Essa tripla conjunção de fatores – Lula no estaleiro, um Copom hawkish e intervenção cambial – deve fechar os prêmios de risco embutidos nos juros futuros.
“As últimas 48 horas podem ter sido um wakeup call. Havia um pessimismo irracional,” disse o diretor de um banco. “O mercado havia entrado em uma espiral inacreditável, com os ativos descontados a níveis semelhantes ou até piores aos da crise de 2015.”
Nas últimas semanas, praticamente todo o sellside havia “capitulado,” disse um gestor, passando a recomendar a venda de ativos brasileiros, incluindo aí os analistas e gestores estrangeiros. “Podemos ver o estouro dessa bolha de pessimismo.”
Banqueiros e gestores disseram ao Brazil Journal que a perspectiva de enfraquecimento nas chances de reeleição de Lula foi o principal gatilho para a liquidação de posições vendidas contra o real e as ações brasileiras nos últimos dias.
A reversão dessas posições pode ganhar força nesta quinta-feira, reagindo às ações incisivas do BC.
“É fato que existe um grau de confiança do mercado muito baixo em relação ao Governo. Mas é uma balela essa história de que estamos em dominância fiscal. De repente só se falava nisso,” comentou o tesoureiro de um dos maiores bancos do País.
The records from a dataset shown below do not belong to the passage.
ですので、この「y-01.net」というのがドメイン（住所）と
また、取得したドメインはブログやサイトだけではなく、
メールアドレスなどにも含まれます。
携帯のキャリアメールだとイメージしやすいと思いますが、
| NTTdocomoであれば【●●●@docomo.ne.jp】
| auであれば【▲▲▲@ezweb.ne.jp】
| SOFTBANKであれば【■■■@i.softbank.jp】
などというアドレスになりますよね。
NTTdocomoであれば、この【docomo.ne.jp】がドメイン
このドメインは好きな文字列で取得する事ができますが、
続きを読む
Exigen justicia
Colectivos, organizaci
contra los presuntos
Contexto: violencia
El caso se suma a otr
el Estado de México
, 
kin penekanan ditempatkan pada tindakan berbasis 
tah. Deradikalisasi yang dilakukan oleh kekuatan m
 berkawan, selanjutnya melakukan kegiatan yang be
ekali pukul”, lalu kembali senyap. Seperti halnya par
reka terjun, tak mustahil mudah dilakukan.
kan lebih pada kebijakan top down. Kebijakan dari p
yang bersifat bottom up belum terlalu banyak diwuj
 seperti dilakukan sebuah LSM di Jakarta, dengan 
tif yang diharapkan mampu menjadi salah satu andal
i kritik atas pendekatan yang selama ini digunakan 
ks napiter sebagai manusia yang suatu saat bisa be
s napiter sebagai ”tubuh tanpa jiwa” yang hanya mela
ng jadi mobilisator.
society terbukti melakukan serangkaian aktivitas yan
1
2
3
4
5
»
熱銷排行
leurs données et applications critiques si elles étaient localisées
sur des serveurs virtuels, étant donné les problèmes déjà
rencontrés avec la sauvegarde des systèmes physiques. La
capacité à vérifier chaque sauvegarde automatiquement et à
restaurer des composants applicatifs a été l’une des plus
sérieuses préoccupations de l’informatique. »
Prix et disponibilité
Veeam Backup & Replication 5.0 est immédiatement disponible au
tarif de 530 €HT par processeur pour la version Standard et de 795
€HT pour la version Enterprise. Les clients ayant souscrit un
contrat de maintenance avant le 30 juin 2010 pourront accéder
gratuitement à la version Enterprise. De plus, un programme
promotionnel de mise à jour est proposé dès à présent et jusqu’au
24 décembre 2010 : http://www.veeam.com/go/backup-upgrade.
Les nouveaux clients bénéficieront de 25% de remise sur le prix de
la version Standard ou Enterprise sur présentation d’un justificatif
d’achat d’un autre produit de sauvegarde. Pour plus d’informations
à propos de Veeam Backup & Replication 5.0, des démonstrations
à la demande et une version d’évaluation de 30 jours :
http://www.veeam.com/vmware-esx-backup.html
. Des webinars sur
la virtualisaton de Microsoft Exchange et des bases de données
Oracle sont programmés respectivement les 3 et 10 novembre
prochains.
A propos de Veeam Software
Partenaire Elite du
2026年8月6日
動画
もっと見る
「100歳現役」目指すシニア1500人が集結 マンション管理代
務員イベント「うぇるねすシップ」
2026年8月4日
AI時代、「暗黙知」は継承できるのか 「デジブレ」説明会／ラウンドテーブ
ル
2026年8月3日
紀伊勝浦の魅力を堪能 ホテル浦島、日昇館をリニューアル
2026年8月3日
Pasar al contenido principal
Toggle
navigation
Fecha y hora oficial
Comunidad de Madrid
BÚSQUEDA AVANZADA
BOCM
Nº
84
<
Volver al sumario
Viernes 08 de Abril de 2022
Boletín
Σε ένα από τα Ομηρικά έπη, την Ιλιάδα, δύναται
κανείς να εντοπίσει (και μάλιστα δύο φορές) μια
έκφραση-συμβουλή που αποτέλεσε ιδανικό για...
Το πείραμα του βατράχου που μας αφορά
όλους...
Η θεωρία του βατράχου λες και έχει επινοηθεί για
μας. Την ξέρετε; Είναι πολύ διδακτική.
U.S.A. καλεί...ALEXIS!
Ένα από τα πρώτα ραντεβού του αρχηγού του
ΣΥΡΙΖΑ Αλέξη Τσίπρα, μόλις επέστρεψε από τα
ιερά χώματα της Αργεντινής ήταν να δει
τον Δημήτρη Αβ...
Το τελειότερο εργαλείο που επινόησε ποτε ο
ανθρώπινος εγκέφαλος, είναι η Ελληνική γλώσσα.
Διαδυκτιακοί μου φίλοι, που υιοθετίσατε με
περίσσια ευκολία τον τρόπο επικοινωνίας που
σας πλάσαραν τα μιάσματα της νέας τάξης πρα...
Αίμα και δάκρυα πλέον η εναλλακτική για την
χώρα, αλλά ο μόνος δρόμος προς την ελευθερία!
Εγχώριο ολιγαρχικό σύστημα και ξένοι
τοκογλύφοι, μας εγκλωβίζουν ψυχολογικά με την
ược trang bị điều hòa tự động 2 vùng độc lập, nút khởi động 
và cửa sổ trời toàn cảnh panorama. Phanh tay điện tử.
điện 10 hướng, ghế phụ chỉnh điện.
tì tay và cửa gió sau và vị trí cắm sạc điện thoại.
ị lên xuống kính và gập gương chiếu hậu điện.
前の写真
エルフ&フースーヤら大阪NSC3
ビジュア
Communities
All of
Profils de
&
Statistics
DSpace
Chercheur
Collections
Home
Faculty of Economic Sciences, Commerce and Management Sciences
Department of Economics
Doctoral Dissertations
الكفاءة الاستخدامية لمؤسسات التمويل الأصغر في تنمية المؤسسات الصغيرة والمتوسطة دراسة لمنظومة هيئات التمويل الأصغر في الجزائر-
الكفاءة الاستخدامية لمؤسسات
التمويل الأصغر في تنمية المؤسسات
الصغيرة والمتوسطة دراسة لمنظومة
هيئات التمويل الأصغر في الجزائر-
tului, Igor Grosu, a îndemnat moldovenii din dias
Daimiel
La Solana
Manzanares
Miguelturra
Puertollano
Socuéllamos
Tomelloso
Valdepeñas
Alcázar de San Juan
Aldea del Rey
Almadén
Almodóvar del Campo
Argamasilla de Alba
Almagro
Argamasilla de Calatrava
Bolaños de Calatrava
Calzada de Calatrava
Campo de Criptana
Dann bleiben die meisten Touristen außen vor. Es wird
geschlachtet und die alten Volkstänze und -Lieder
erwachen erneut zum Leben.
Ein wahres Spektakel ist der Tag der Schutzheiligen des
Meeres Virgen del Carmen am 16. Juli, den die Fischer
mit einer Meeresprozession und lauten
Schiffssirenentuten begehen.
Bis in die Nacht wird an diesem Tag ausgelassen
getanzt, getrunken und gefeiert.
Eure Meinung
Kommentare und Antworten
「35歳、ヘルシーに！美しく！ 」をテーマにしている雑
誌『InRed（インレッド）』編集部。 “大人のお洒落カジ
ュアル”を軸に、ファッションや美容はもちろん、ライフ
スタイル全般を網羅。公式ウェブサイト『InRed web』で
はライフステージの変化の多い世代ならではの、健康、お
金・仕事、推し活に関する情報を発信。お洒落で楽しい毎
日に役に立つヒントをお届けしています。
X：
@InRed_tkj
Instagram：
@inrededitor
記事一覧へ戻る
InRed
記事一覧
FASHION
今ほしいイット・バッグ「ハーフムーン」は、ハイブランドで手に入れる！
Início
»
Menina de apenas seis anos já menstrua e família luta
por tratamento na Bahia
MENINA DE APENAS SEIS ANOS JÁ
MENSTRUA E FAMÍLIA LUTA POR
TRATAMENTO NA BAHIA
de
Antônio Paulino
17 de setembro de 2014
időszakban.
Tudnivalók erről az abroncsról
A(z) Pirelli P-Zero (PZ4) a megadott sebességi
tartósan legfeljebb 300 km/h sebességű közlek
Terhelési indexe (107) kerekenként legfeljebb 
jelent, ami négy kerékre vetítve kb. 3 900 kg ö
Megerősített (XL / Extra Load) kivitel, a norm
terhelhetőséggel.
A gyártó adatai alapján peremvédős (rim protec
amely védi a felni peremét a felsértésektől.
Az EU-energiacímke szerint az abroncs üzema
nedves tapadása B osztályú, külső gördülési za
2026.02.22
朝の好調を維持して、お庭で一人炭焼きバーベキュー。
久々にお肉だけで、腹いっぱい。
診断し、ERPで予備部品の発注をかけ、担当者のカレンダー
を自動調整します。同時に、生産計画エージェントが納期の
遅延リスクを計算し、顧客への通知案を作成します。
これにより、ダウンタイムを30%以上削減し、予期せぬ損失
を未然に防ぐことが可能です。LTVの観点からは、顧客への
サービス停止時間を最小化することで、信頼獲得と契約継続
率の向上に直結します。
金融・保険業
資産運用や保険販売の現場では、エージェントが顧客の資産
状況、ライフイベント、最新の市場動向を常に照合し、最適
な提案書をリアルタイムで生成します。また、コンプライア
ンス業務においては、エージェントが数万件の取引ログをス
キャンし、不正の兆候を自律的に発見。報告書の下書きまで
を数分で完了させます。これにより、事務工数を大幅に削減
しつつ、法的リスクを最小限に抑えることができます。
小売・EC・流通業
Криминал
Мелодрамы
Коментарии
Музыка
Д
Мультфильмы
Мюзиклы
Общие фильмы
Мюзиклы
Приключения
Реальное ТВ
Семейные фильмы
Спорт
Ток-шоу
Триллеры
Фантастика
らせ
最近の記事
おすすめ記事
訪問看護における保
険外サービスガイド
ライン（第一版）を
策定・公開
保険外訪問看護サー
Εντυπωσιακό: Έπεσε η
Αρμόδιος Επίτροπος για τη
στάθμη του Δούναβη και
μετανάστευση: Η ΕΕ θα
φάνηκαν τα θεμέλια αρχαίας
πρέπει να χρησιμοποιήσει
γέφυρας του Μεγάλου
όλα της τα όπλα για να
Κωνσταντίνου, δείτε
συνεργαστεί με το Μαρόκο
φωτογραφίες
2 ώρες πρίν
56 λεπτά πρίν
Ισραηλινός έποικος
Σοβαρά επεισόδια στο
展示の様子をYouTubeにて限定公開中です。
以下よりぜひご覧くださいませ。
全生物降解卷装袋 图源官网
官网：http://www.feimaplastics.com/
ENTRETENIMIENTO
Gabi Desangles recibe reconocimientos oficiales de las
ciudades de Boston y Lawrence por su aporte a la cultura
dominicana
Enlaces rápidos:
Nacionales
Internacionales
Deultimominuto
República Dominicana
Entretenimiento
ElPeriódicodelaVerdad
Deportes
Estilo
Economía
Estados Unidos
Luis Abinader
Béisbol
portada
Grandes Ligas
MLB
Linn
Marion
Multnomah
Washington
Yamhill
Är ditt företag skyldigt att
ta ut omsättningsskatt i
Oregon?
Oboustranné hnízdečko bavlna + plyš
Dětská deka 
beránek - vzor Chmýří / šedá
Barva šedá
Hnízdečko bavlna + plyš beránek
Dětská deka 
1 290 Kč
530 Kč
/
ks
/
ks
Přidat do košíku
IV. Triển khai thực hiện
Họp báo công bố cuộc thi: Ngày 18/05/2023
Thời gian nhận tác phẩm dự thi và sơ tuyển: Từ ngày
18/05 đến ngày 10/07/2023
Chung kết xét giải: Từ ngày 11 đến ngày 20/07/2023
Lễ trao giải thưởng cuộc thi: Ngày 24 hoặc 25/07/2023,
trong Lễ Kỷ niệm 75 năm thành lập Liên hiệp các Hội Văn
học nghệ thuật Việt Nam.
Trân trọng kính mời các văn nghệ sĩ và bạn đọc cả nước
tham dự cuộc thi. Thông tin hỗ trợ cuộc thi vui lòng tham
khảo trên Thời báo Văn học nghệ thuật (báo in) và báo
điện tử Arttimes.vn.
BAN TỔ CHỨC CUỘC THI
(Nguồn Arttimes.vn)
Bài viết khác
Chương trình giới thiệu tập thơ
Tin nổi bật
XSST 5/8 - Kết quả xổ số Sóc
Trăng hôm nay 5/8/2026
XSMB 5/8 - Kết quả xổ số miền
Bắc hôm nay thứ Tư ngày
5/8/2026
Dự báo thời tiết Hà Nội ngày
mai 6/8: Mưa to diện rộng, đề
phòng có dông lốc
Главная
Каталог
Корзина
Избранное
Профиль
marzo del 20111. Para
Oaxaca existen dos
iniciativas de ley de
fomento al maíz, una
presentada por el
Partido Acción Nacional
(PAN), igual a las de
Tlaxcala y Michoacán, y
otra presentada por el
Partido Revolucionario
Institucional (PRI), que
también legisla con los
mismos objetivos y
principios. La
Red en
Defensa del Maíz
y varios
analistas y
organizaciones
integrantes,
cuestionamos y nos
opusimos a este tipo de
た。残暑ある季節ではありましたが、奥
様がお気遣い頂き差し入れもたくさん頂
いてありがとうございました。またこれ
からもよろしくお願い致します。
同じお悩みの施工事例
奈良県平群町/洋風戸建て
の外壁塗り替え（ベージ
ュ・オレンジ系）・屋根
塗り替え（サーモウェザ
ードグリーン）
Em sua avaliação, o cenário hoje é bem mais confortável do que o vivido na crise de 2015.
“Não existe uma inflação reprimida como havia no Governo Dilma. O câmbio não está reprimido, como estava com as intervenções do Tombini [o então presidente do BC]. Não há defasagem significativa dos combustíveis, e a Petrobras está pagando dividendos,” comentou. “A situação é outra – e a enfermidade do Lula pode ter aberto um alçapão para muita gente no mercado.”